Священник, соглашаясь, кивнул и произнёс, осеняя адмирала крестным знамением:
— Да, сын мой, да. И я вижу, что помыслы твои чисты. И даю тебе на них своё благословление. Но остерегайся ожесточить своё сердце.
Адмирал печально усмехнулся:
— Да отче я знаю, какими намерениями выстлана дорога в ад.
Брови священника поползли вверх:
— И какими же?
— Благими отче, благими.
Адмирал осенил себя крестным знамением, зажёг свечку и, поставив свечку перед иконой, направился к выходу из церкви.
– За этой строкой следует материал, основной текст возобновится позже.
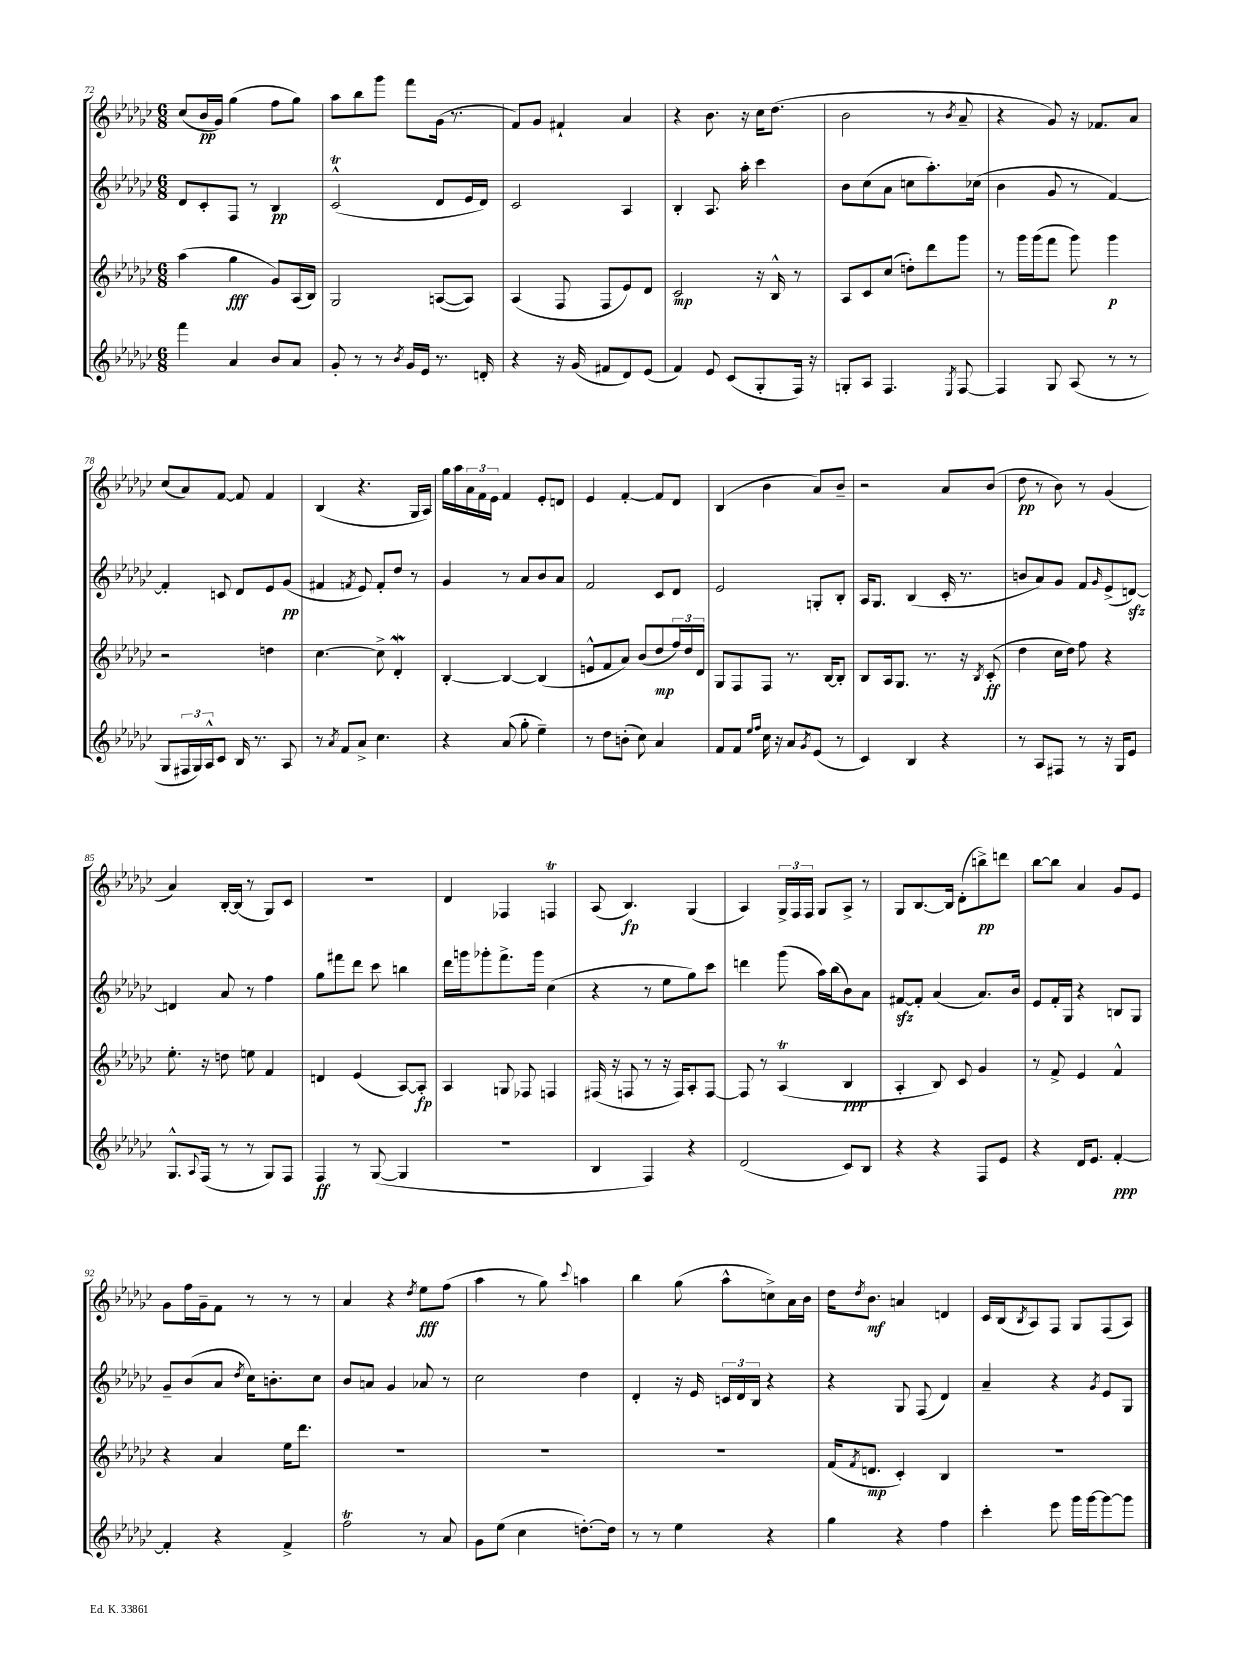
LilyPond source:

<<
\new StaffGroup <<
\new Staff = "s0" {
    \clef treble \key ges \major \numericTimeSignature \time 6/8
    ces''8( bes'16\pp ges'16) ges''4( f''8 ges''8) |
    aes''8 bes''8 ges'''8 f'''8 ges'16( r8. |
    f'8) ges'8 fis'4-! aes'4 |
    r4 bes'8. r16 ces''16 des''8.( |
    bes'2 r8 \acciaccatura { bes'8 } aes'8-- |
    r4 ges'8) r16 fes'8. aes'8 |
    ces''8( aes'8) f'8~ f'8 f'4 |
    bes4( r4. ges16 aes16) |
    ges''16 aes''16 \tuplet 3/2 { aes'16 f'16 ees'16 } f'4 ees'8-. d'8 |
    ees'4 f'4~-. f'8 des'8 |
    bes4( bes'4 aes'8) bes'8-- |
    r2 aes'8 bes'8( |
    des''8\pp r8 bes'8) r8 ges'4( |
    aes'4) bes16~-. bes16( r8 ges8) ces'8 |
    R2. |
    des'4 fes4 f4\trill |
    aes8( bes4.\fp) ges4( |
    aes4) \tuplet 3/2 { ges16-> f16 f16 } ges8 aes8-> r8 |
    ges8 bes8.~ bes16 des'8-.( b''8->\pp) d'''8 |
    bes''8~ bes''8 aes'4 ges'8 ees'8 |
    ges'8 f''16 ges'16-- f'8 r8 r8 r8 |
    aes'4 r4 \acciaccatura { des''8 } ees''8\fff f''8( |
    aes''4 r8 ges''8) \appoggiatura { ces'''8 } a''4 |
    bes''4 ges''8( aes''8-^ c''8->) aes'16 bes'16 |
    des''16 \acciaccatura { des''8 } bes'8.\mf a'4 d'4 |
    ces'16 bes16( \acciaccatura { bes8 } aes8) f8 ges8 f8( aes8) \bar "|." |
}
\new Staff = "s1" {
    \clef treble \key ges \major \numericTimeSignature \time 6/8
    des'8 ces'8-. f8 r8 bes4\pp |
    ces'2-^\trill( des'8 ees'16 des'16) |
    ces'2 aes4 |
    bes4-. aes8. aes''16-. ces'''4 |
    bes'8 ces''8( aes'8 c''8 aes''8.-.) ces''16( |
    bes'4 ges'8 r8 f'4~) |
    f'4-. c'8 des'8 ees'8 ges'8\pp( |
    fis'4 \acciaccatura { f'8 } ees'8) f'8-. des''8 r8 |
    ges'4 r8 aes'8 bes'8 aes'8 |
    f'2 ces'8 des'8 |
    ees'2 g8-. bes8-. |
    aes16 ges8. bes4( ces'16-. r8. |
    b'8 aes'8) ges'8 f'8 \grace { ges'16 } ees'8->( d'8~\sfz) |
    d'4 aes'8 r8 f''4 |
    ges''8 fis'''8 des'''8 ces'''8 b''4 |
    des'''16 g'''16 ges'''8-. f'''8.-> ges'''16 ces''4( |
    r4 r8 ees''8 ges''8) ces'''8 |
    d'''4 ges'''8( aes''16) bes''16( bes'8) aes'8 |
    fis'8~\sfz fis'8-. aes'4( aes'8.) bes'16 |
    ees'8 f'16-. ges16 r4 b8 ges8 |
    ges'8-- bes'8( aes'8 \acciaccatura { des''8 } ces''16) b'8.-. ces''8 |
    bes'8 a'8 ges'4 aes'8 r8 |
    ces''2 des''4 |
    des'4-. r16 ees'16 \tuplet 3/2 { c'16 des'16 bes16 } r4 |
    r4 ges8 f8( des'4) |
    aes'4-- r4 \acciaccatura { ges'8 } ees'8 ges8 \bar "|." |
}
\new Staff = "s2" {
    \clef treble \key ges \major \numericTimeSignature \time 6/8
    aes''4( ges''4\fff ges'8) aes16( bes16) |
    ges2 a8~( a8) |
    aes4( f8 f8 ees'8) des'8 |
    ces'2\mp r16 bes16-^ r8 |
    aes8 ces'8 ces''8( d''8-.) des'''8 ges'''8 |
    r8 ges'''16 ges'''16( f'''8 ges'''8) ges'''4\p |
    r2 d''4 |
    ces''4.~ ces''8-> des'4-.\mordent |
    bes4~-. bes4~ bes4( |
    e'8-^ f'8 aes'8) bes'8( des''8\mp \tuplet 3/2 { f''16) des''16 des'16 } |
    ges8 f8 f8 r8. bes16~ bes8-. |
    bes8 aes16 ges8. r8. r16 \acciaccatura { bes8 } ces'8-.\ff( |
    des''4 ces''16 des''16) f''8 r4 |
    ees''8.-. r16 d''8 e''8 f'4 |
    d'4 ees'4( aes8~) aes8-.\fp |
    aes4 g8 fes8 f4 |
    fis16( r16 f8 r8 r16 f16) aes8-. f8~ |
    f8 r8 aes4\trill( bes4\ppp |
    aes4-. bes8) ces'8 ges'4 |
    r8 f'8-> ees'4 f'4-^ |
    r4 aes'4 ees''16 des'''8. |
    R2. |
    R2. |
    R2. |
    f'16( \acciaccatura { f'8 } d'8.\mp ces'4-.) bes4 |
    R2. \bar "|." |
}
\new Staff = "s3" {
    \clef treble \key ges \major \numericTimeSignature \time 6/8
    f'''4 aes'4 bes'8 aes'8 |
    ges'8-. r8 r8 \acciaccatura { bes'8 } ges'16 ees'16 r8. d'16-. |
    r4 r16 ges'16( fis'8 des'8) ees'8( |
    f'4) ees'8 ces'8( ges8-. f16) r16 |
    g8-. aes8 f4. \acciaccatura { ees8 } f8~ |
    f4 ges8 aes8( r8 r8 |
    ges8 \tuplet 3/2 { fis16 ges16) aes16-^ } ces'8 bes16 r8. aes8 |
    r8 \acciaccatura { aes'8 } f'8 aes'8-> ces''4. |
    r4 aes'8( ges''8-. ees''4--) |
    r8 des''8 b'8-.( ces''8) aes'4 |
    f'8 f'8 \grace { ees''16 f''16 } ces''16 r16 aes'8 \acciaccatura { ges'8 } ees'8( r8 |
    ces'4) bes4 r4 |
    r8 aes8 fis8 r8 r16 ges16 ees'8 |
    ges8.-^ \appoggiatura { aes8 } f16( r8 r8 ges8) f8 |
    f4\ff r8 ges8~( ges4 |
    R2. |
    bes4 f4) r4 |
    des'2( ces'8) bes8 |
    r4 r4 f8 ees'8 |
    r4 des'16 ees'8. f'4~-.\ppp |
    f'4-. r4 f'4-> |
    f''2\trill r8 aes'8 |
    ges'8 ees''8( ces''4 d''8.~-.) d''16 |
    r8 r8 ees''4 r4 |
    ges''4 r4 f''4 |
    ces'''4-. ees'''8 ges'''16 ges'''16~ ges'''8~ ges'''8 \bar "|." |
}
>>
>>
\layout { \context { \Score currentBarNumber = #72 } }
Исправляющий должность начальника Главного Морского Штаба контр-адмирал свиты Е.И.В. Рожественский Зиновий Петрович хмуро смотрел как очередная граната[5], выпущенная из 120-мм пушки Канэ, пробив оба борта старой баржи, зарылась в воду с противоположного борта. Стоявший рядом главный командир Кронштадтского порта и губернатор Кронштадта вице-адмирал Степан Осипович Макаров, инициатор испытаний, произнёс:
— Пожалуй, хватит, шесть выстрелов, три разрыва. Причём два уже после того как граната пронзила оба борта. Да и шесть гранат слишком много для этой ржавой посудины. Похоже, Андрей Андреевич был прав, когда говорил и о негодном качестве и ничтожном действии наших снарядов. Зиновий Петрович, вы со мной и Аполлон Семёновичем? Надо своими глазами увидеть действие наших снарядов.
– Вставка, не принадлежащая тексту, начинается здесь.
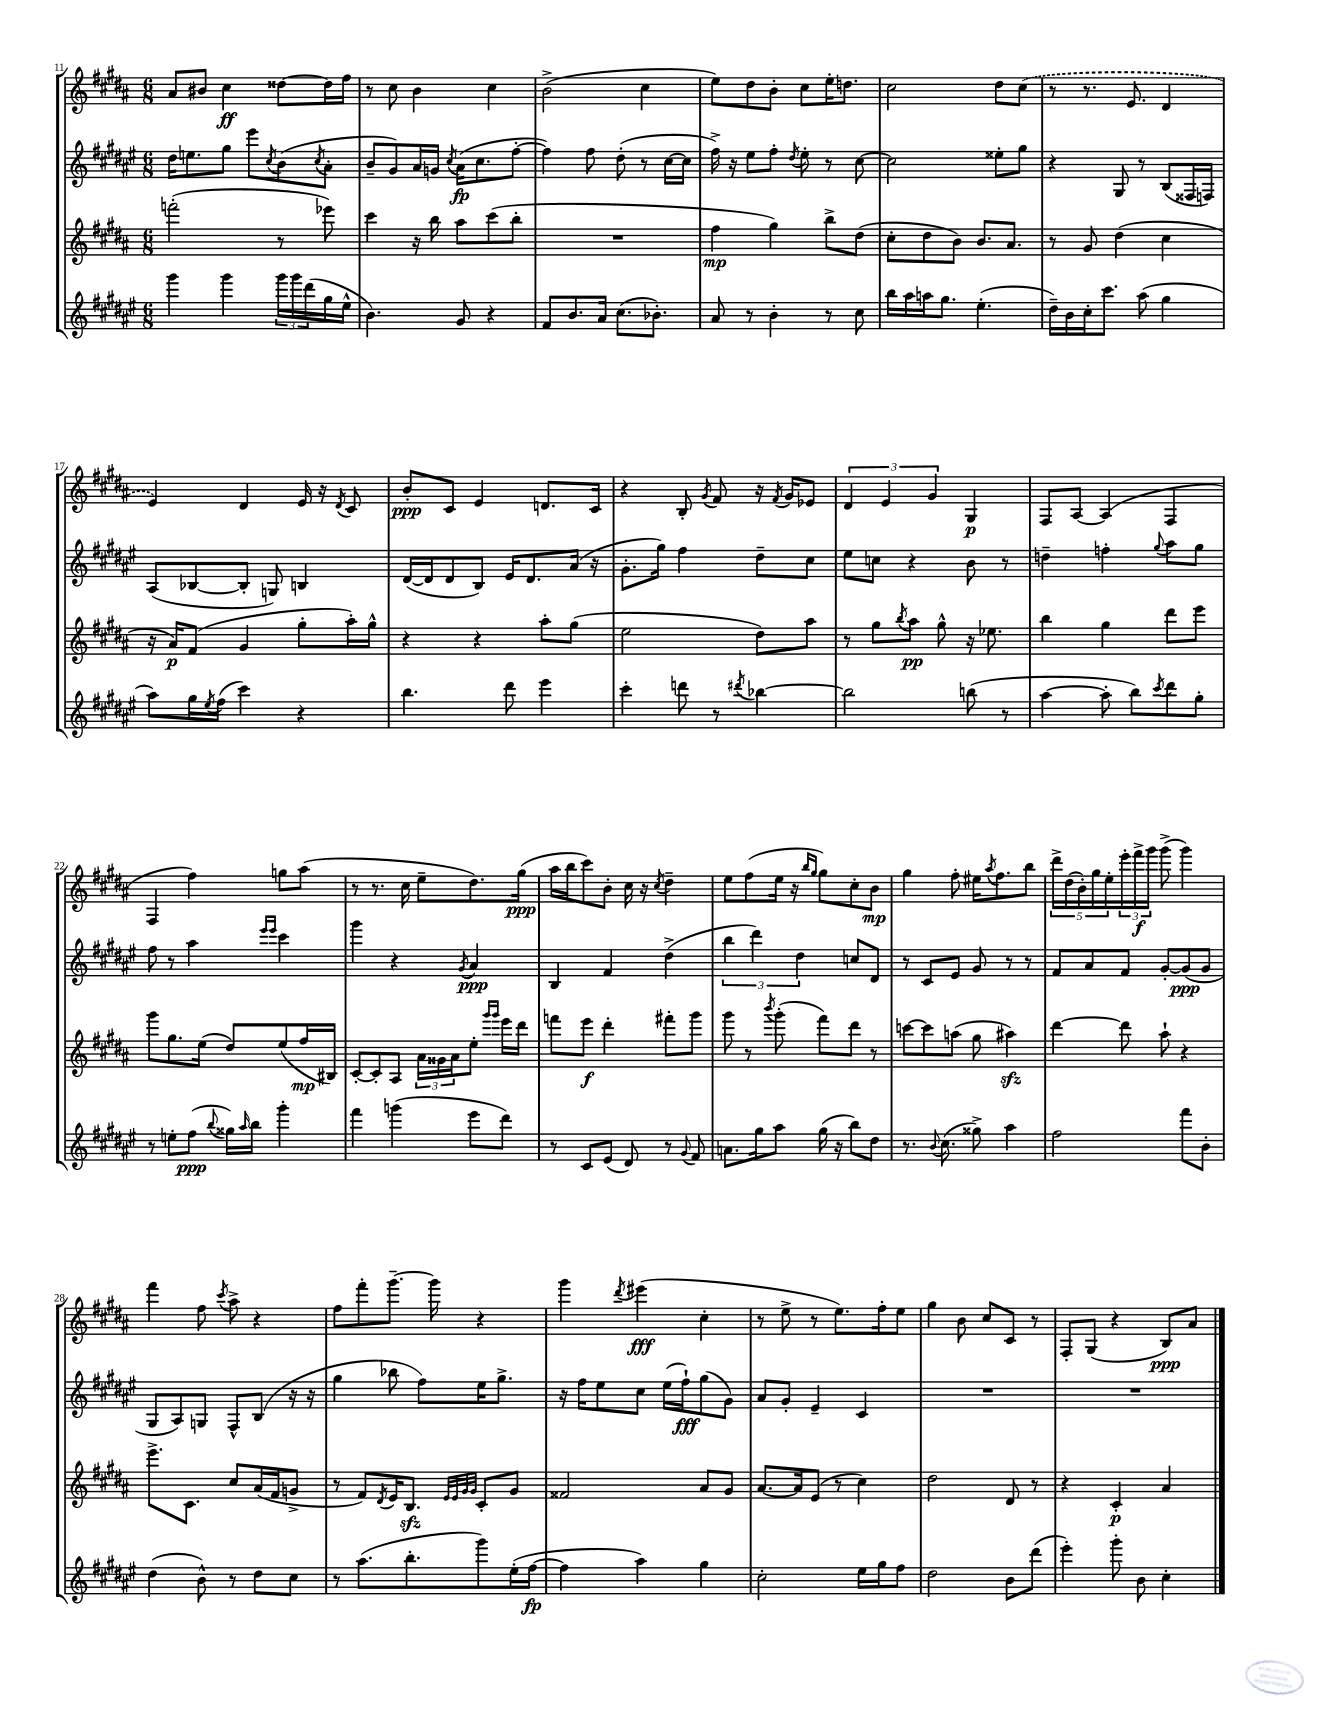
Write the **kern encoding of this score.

Адмирал Рожественский только поморщился. Он получил рапорт заведующего Учёного военно-морского отдела и по совместительству помощника начальника Главного Морского Штаба, а также начальника Отдельного отряда судов, идущих в Тихий океан, контр-адмирал Вирениуса Андрей Андреевича, но положил его под сукно. Но как оказалось зря, адмирал Вирениус обратился не только с рапортом по команде, но и написал письма всем заинтересованным лицам.
Исправляющий должность главного инспектора морской артиллерии: генерал-лейтенант по адмиралтейству Кротков Аполлон Семёнович, опустил бинокль и произнёс:
— Но почему так? Перед принятием на вооружение снаряды прошли испытания, причём с этими же трубками и они отлично взрывались. Неужели вся проблема в мягкости этих деталей из алюминия и из-за проблемы с воском?
Макаров чуть развёл руки в стороны:
— А вот это, Аполлон Семёнович, вам и предстоит выяснить.
И повернувшись к, стоявшему на шаг позади начальства, капитану крейсера «Владимир Мономах» капитану первого ранга Попову, адмирал Макаров добавил:
— Владимир Андреевич, голубчик, распорядитесь послать нижних чинов, остановить затопление. Похоже, это корыто и не думает тонуть. И пусть к трапу подадут катер, надо осмотреть баржу.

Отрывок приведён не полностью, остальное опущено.